The 40 per cent pay increase will also be bad for the morale of citizens and local government officials. And 40 per cent may seem high to state employees, who average a yearly increase of only 3.5 to 5.5 per cent.

The example set by a 40 per cent raise during a downward economic cycle may also make it difficult for the 81st General Assembly to hold down spending increases for agencies and pay raises for public employees. Ultimately, the legislature is likely to be torn between tougher public demands for less taxation and stronger pressures from interests which need more money for government programs to keep up with inflation.

Given past history, it is doubtful that the public will remember the issue two or four years hence, and vote out those legislators who voted for the increase. The cumulative voting system for House members makes this all the more unlikely. Illinois voters do not have a direct law-making power, similar to California's referendum and initiative system, nor do they have the recall to oust elected officials. .

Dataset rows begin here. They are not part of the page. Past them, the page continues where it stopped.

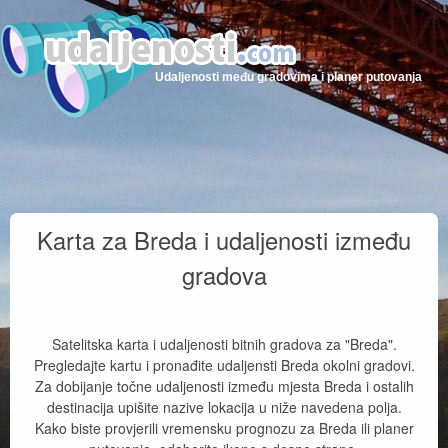
Udaljenosti među gradovima i planer putovanja
Karta za Breda i udaljenosti između
gradova
Satelitska karta i udaljenosti bitnih gradova za "Breda".
Pregledajte kartu i pronađite udaljensti Breda okolni gradovi.
Za dobijanje točne udaljenosti između mjesta Breda i ostalih
destinacija upišite nazive lokacija u niže navedena polja.
Kako biste provjerili vremensku prognozu za Breda ili planer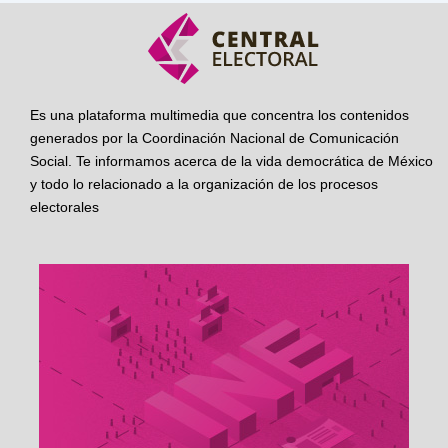
Es una plataforma multimedia que concentra los contenidos
generados por la Coordinación Nacional de Comunicación
Social. Te informamos acerca de la vida democrática de México
y todo lo relacionado a la organización de los procesos
electorales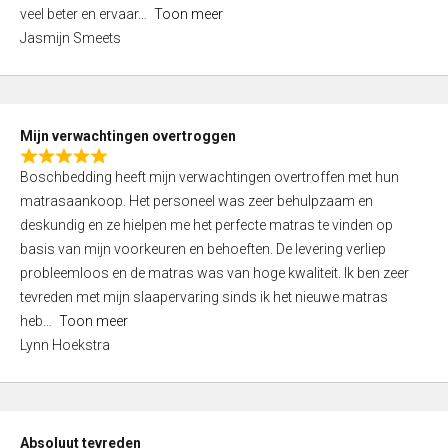
5
o
veel beter en ervaar
Toon meer
,
f
Jasmijn Smeets
0
5
o
u
t
Mijn verwachtingen overtroggen
o
R
f
Boschbedding heeft mijn verwachtingen overtroffen met hun
a
5
matrasaankoop. Het personeel was zeer behulpzaam en
t
deskundig en ze hielpen me het perfecte matras te vinden op
e
basis van mijn voorkeuren en behoeften. De levering verliep
d
probleemloos en de matras was van hoge kwaliteit. Ik ben zeer
5
tevreden met mijn slaapervaring sinds ik het nieuwe matras
,
heb
Toon meer
0
Lynn Hoekstra
o
u
t
o
Absoluut tevreden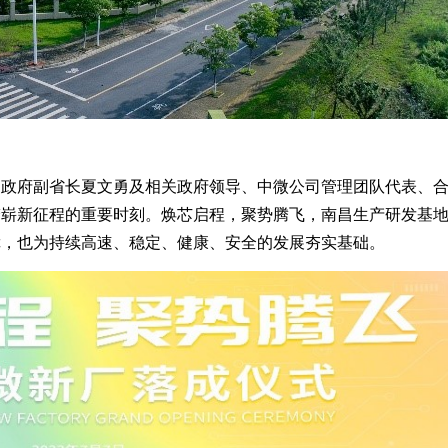
民政府副省长夏文勇及相关政府领导、中微公司管理团队代表、
梦崭新征程的重要时刻。焕芯启程，聚势腾飞，南昌生产研发基
障，也为持续高速、稳定、健康、安全的发展夯实基础。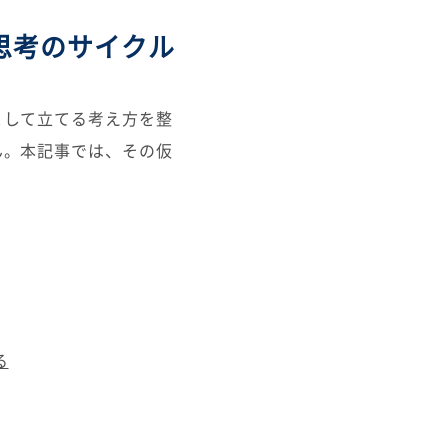
思考のサイクル
として立てる考え方を整
ん。本記事では、その仮
る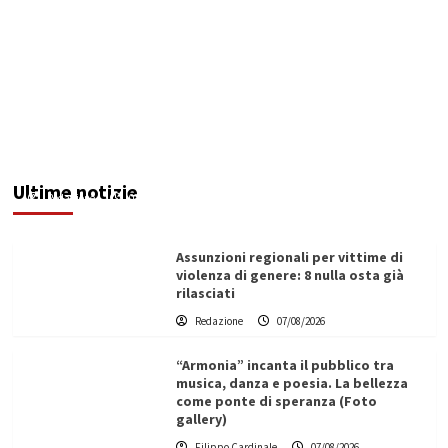
Addictus”, il viaggio di Leonardo Di Vita dentro
le fragilità dell’uomo conquista Santa
Margherita di Belìce
Ultime notizie
Redazione
07/08/2026
Assunzioni regionali per vittime di
violenza di genere: 8 nulla osta già
rilasciati
Redazione
07/08/2026
“Armonia” incanta il pubblico tra
musica, danza e poesia. La bellezza
come ponte di speranza (Foto
gallery)
Filippo Cardinale
07/08/2026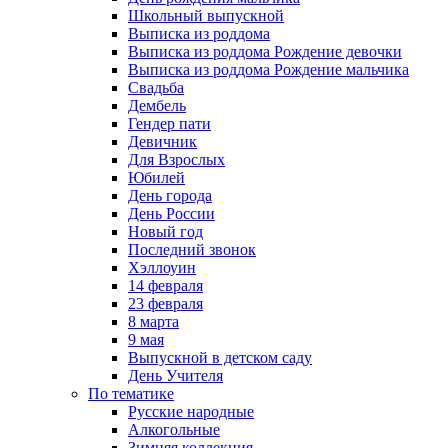
Школьный выпускной
Выписка из роддома
Выписка из роддома Рождение девочки
Выписка из роддома Рождение мальчика
Свадьба
Дембель
Гендер пати
Девичник
Для Взрослых
Юбилей
День города
День России
Новый год
Последний звонок
Хэллоуин
14 февраля
23 февраля
8 марта
9 мая
Выпускной в детском саду
День Учителя
По тематике
Русские народные
Алкогольные
Зимняя коллекция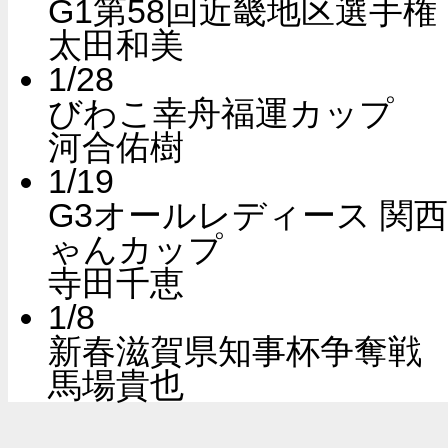
G1第58回近畿地区選手権
太田和美
1/28
びわこ幸舟福運カップ
河合佑樹
1/19
G3オールレディース 関
ゃんカップ
寺田千恵
1/8
新春滋賀県知事杯争奪戦
馬場貴也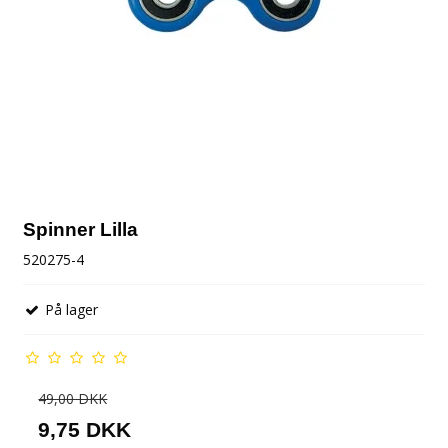
Spinner Lilla
520275-4
På lager
49,00 DKK
9,75 DKK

But finally, the pay increase can only exacerbate a "fundamental unhappiness" among voters described by conservative lawyer and writer Kevin Phillips in an interview in the September State Legislatures. Phillips says there is evidence of "populist spasms" in a "mushrooming growth of the recall mechanism; the demand for constitutional conventions; the increasing demand for initiative mechanisms where they don't exist, and increasing use of them where they do exist; and a trend for independent parties to get on the ballot more readily.